## Objetivo A
Resuma em duas frases o relato sobre a mãe.
## Objetivo B
Retome o relato sobre a mãe e prossiga a partir da última frase.

## Trecho citado
==*==

Na casa do meu irmão, improvisamos um cômodo perto da cozinha e lá ela sentou-se na cama e pediu para que matássemos um capão (um galo novo) e preparássemos um pirão com as vísceras, uma receita de família que ela guardava com muito carinho. Assim foi feito. Ela comeu com tanto prazer que fiquei comovido. Lambia os dedos numa atitude que me deixava sempre irritado, mas nesse dia eu sorria com aquela cena maravilhosa de minha mãe comendo e saboreando com todas as papilas e olhares o mesmo prato amigo de minha infância. Depois lavamos suas mãos e sua boca, ela deitou-se, puxou o cobertor e dormiu por três dias.

Acordou para dizer que havia caminhado pelos velhos caminhos de criança. Tomara banho no Rio do Brás, atravessara o riacho de Pinturas, subira à chã de Independência, passara pelo engenho São Francisco, percorrera as veredas de Cantinhos e conversara animadamente com Tio Bastião. E, pela primeira vez em 25 anos, falara o nome de meu pai, que eu não conhecia nem nunca suspeitara que fosse o mesmo homem de quem todos tinham medo naquelas terras de meu Deus.

==*==

## Linhas de dados
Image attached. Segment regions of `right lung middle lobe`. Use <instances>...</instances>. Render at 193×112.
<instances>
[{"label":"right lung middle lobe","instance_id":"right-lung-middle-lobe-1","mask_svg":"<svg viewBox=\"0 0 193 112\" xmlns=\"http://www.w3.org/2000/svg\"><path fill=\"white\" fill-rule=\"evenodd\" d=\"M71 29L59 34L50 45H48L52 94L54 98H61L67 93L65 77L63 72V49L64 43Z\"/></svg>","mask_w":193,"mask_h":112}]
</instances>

==*==

## Resultado da tarefa A
Na casa de um irmão de quem narra, a mãe pediu que matassem um capão e preparassem um pirão com as vísceras, receita de família que comeu com grande prazer antes de dormir por três dias. Ao acordar, contou ter percorrido em sonho os caminhos da infância e, pela primeira vez em 25 anos, disse o nome do pai de quem narra, revelando que ele era o homem de quem todos tinham medo naquelas terras.

## Resultado da tarefa B
Minha mãe morreu com muita doçura e fantasia aos 58 anos de idade, de acordo com o registro civil, mas eram 60, pelo batistério. No dia 17 de setembro, doze dias depois de seu sepultamento, sonhei com ela me balançando na rede. Acordei com a certeza de que a única pessoa que realmente me amou, acima de tudo e contra tudo, desaparecera para sempre. Desde então me sinto só e choro desgraçadamente.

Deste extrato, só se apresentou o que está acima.